DATA EXCERPTS START

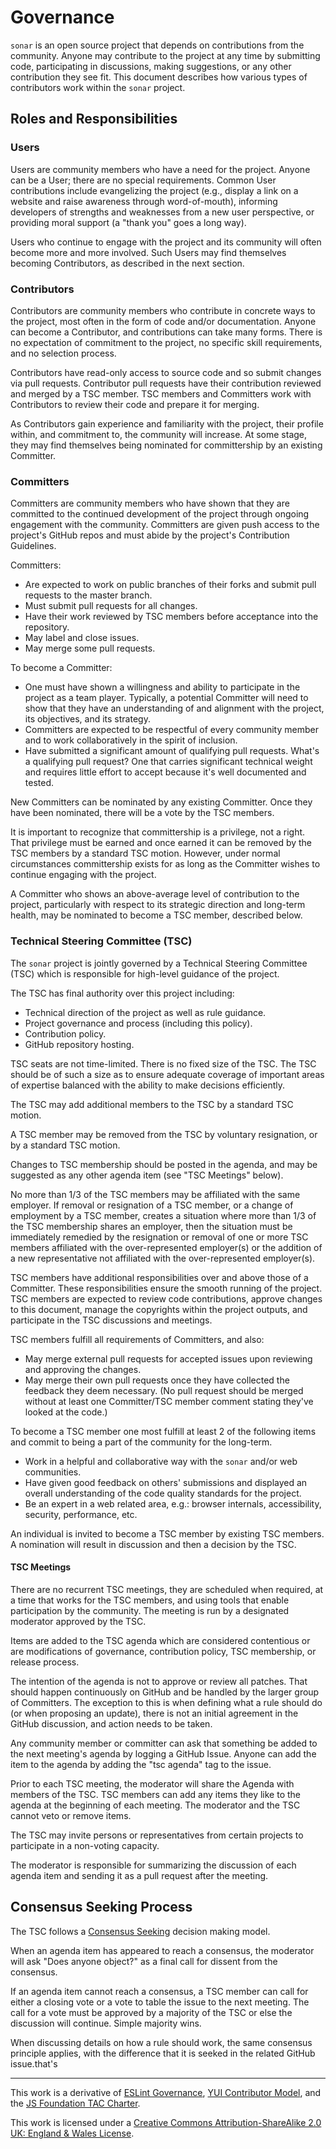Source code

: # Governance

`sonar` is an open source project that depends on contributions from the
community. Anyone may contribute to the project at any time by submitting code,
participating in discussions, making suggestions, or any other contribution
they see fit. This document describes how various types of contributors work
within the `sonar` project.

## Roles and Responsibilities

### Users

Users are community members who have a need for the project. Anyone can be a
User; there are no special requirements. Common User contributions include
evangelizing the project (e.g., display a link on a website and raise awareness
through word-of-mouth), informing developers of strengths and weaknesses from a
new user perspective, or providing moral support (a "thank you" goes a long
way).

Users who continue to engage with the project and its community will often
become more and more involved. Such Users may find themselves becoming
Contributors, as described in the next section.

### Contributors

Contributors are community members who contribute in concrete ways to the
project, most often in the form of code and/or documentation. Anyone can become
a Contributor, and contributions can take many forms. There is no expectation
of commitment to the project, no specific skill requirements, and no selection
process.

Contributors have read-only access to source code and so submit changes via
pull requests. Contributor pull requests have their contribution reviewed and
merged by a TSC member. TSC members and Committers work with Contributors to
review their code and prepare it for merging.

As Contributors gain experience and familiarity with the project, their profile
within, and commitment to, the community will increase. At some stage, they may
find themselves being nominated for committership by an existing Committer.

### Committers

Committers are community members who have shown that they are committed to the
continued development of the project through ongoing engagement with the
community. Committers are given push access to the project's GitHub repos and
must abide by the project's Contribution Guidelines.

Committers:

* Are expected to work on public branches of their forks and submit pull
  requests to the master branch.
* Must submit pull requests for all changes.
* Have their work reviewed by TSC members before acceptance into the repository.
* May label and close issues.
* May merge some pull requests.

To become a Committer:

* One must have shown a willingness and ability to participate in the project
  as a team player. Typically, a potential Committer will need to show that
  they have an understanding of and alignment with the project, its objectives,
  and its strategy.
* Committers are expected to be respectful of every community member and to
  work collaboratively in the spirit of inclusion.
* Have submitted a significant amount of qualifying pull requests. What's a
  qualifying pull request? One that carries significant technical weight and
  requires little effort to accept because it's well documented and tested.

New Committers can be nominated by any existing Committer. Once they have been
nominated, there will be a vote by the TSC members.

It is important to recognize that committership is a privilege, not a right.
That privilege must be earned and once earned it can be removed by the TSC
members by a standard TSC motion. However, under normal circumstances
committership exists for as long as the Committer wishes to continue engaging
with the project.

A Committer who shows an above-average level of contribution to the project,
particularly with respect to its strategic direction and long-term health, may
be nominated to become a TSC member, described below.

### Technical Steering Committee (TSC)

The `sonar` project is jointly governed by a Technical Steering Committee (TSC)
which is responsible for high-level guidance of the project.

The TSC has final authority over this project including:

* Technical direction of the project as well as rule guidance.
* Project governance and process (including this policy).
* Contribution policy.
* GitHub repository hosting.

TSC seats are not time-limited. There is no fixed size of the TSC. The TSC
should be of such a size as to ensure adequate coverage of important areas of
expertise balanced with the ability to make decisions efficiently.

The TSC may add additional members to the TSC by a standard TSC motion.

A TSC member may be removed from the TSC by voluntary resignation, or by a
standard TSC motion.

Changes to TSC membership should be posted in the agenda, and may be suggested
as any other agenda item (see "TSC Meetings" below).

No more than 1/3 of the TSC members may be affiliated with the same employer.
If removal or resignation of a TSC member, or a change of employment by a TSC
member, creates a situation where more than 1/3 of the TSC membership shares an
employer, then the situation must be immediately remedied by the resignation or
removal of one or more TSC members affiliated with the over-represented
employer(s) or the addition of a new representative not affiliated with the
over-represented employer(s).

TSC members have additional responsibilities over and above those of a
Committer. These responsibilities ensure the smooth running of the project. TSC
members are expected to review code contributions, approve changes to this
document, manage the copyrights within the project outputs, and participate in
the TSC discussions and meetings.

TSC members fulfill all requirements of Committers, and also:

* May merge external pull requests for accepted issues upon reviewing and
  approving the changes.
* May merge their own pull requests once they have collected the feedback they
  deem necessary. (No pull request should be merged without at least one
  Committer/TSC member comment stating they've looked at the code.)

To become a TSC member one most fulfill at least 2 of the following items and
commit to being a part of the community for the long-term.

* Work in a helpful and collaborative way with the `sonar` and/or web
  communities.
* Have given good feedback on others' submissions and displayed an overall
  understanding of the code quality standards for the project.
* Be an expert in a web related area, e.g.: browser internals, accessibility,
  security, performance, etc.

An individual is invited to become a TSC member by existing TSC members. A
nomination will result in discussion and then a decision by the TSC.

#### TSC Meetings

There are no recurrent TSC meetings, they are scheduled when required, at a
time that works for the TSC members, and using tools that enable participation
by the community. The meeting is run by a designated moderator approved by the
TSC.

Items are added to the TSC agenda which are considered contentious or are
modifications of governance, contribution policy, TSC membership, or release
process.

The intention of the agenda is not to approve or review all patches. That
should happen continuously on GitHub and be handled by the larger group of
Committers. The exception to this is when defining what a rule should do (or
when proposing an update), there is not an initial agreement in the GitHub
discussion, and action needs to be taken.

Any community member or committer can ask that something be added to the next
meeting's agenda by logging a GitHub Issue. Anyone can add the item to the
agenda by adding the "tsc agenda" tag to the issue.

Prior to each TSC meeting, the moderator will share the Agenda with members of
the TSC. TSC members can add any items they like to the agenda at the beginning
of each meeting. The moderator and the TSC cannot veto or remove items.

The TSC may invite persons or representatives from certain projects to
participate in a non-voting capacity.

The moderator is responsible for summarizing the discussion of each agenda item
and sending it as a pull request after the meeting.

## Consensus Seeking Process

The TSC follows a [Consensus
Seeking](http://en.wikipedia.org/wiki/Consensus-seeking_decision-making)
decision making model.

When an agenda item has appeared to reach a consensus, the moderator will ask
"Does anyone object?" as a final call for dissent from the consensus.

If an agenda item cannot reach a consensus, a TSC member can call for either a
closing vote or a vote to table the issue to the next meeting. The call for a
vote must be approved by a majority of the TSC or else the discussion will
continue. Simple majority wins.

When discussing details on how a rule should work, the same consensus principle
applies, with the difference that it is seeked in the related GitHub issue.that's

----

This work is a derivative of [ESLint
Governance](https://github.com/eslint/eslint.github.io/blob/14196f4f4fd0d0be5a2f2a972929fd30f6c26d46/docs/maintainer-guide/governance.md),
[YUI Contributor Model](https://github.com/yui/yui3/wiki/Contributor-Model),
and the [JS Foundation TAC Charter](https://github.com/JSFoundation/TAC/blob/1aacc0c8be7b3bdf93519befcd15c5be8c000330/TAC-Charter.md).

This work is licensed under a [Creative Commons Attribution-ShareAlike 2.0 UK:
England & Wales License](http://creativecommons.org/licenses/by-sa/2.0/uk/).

DATA EXCERPTS END

Update the lines of the listing between the line holding "It is important" and the line holding "over-represented employer(s).", inclusive, so that "standard TSC motion" reads "majority TSC vote" wherever it occurs. Give only those lines, with nothing else altered.

It is important to recognize that committership is a privilege, not a right.
That privilege must be earned and once earned it can be removed by the TSC
members by a majority TSC vote. However, under normal circumstances
committership exists for as long as the Committer wishes to continue engaging
with the project.

A Committer who shows an above-average level of contribution to the project,
particularly with respect to its strategic direction and long-term health, may
be nominated to become a TSC member, described below.

### Technical Steering Committee (TSC)

The `sonar` project is jointly governed by a Technical Steering Committee (TSC)
which is responsible for high-level guidance of the project.

The TSC has final authority over this project including:

* Technical direction of the project as well as rule guidance.
* Project governance and process (including this policy).
* Contribution policy.
* GitHub repository hosting.

TSC seats are not time-limited. There is no fixed size of the TSC. The TSC
should be of such a size as to ensure adequate coverage of important areas of
expertise balanced with the ability to make decisions efficiently.

The TSC may add additional members to the TSC by a majority TSC vote.

A TSC member may be removed from the TSC by voluntary resignation, or by a
majority TSC vote.

Changes to TSC membership should be posted in the agenda, and may be suggested
as any other agenda item (see "TSC Meetings" below).

No more than 1/3 of the TSC members may be affiliated with the same employer.
If removal or resignation of a TSC member, or a change of employment by a TSC
member, creates a situation where more than 1/3 of the TSC membership shares an
employer, then the situation must be immediately remedied by the resignation or
removal of one or more TSC members affiliated with the over-represented
employer(s) or the addition of a new representative not affiliated with the
over-represented employer(s).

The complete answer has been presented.